++++ RECORDS FOR THIS EXERCISE ++++
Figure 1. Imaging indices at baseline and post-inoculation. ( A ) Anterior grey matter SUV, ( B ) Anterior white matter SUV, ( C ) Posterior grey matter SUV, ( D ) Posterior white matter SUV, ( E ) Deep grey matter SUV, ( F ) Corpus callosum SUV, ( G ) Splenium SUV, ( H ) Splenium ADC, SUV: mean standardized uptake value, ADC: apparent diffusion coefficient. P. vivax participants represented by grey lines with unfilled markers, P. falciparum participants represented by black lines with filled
++++
++++ RECORDS FOR THIS EXERCISE ++++
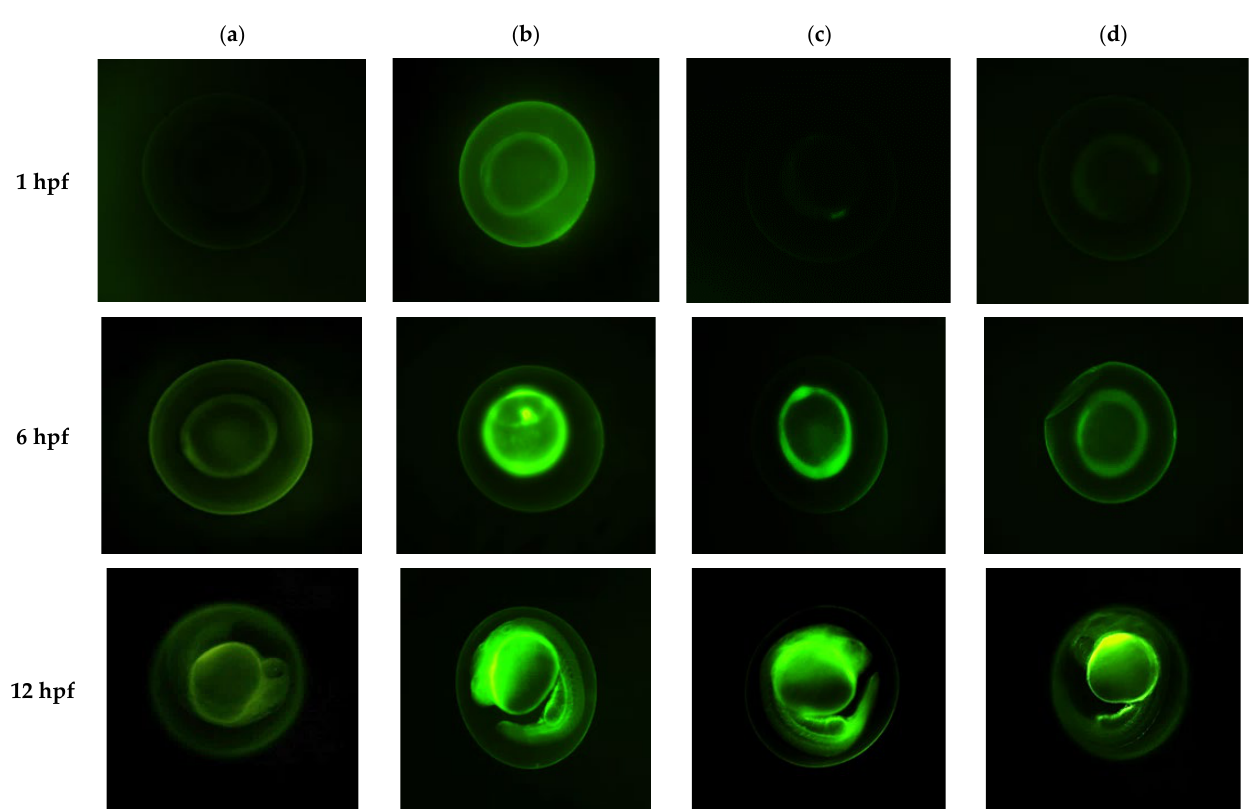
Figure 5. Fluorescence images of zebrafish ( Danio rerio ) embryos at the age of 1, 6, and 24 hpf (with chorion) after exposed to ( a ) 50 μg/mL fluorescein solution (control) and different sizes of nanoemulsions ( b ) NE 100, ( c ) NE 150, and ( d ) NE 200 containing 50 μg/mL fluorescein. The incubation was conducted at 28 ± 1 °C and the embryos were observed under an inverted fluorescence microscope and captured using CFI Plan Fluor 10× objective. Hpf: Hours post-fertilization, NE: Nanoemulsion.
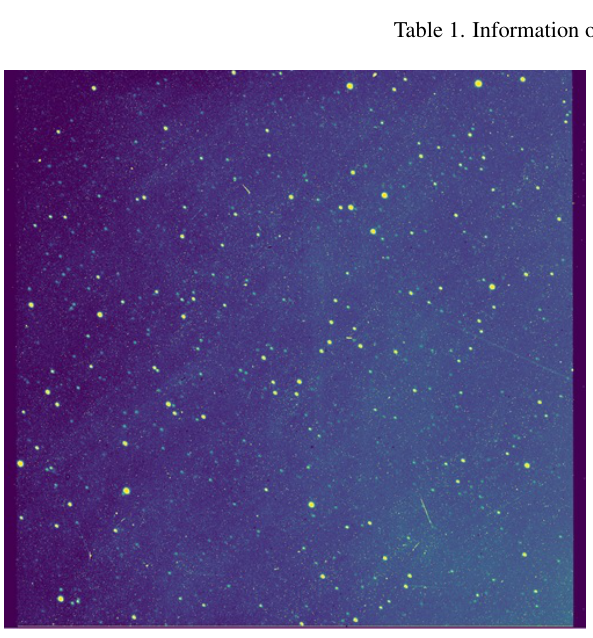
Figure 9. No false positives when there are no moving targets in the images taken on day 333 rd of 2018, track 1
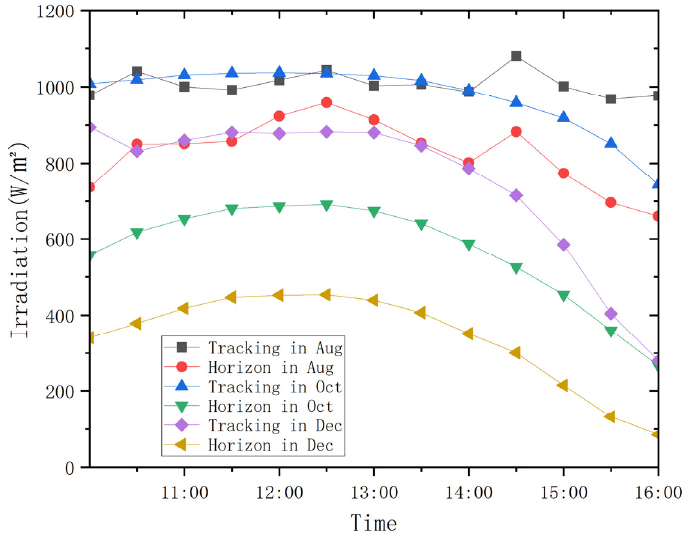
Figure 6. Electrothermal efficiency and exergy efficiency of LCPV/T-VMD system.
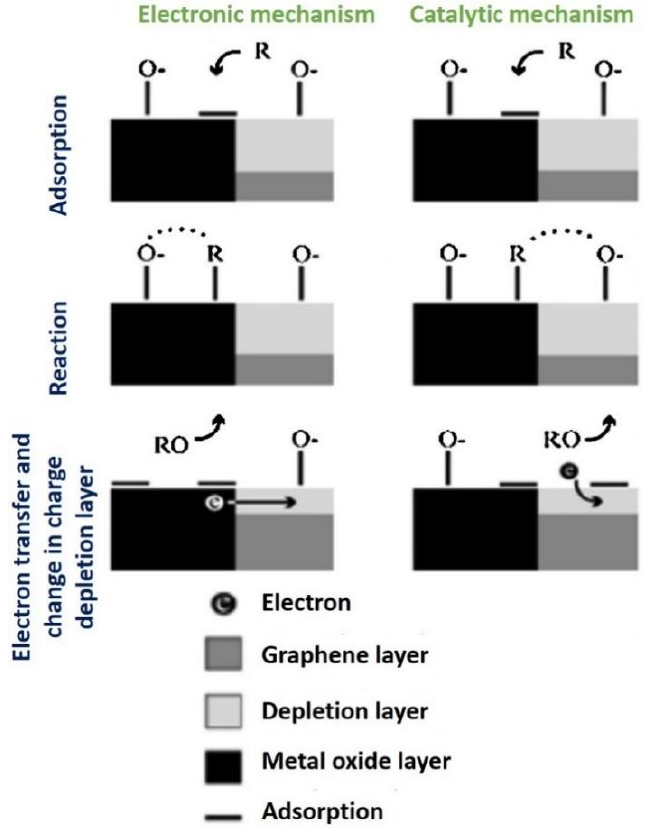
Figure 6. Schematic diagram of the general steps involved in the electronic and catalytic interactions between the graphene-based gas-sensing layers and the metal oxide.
++++
Leaving each picture behind, please give again exactly the lines above from the one with "Figure 5. Fluorescence" through the one with "Figure 6. Schematic", both included, and no others.

Figure 5. Fluorescence images of zebrafish ( Danio rerio ) embryos at the age of 1, 6, and 24 hpf (with chorion) after exposed to ( a ) 50 μg/mL fluorescein solution (control) and different sizes of nanoemulsions ( b ) NE 100, ( c ) NE 150, and ( d ) NE 200 containing 50 μg/mL fluorescein. The incubation was conducted at 28 ± 1 °C and the embryos were observed under an inverted fluorescence microscope and captured using CFI Plan Fluor 10× objective. Hpf: Hours post-fertilization, NE: Nanoemulsion.
Figure 9. No false positives when there are no moving targets in the images taken on day 333 rd of 2018, track 1
Figure 6. Electrothermal efficiency and exergy efficiency of LCPV/T-VMD system.
Figure 6. Schematic diagram of the general steps involved in the electronic and catalytic interactions between the graphene-based gas-sensing layers and the metal oxide.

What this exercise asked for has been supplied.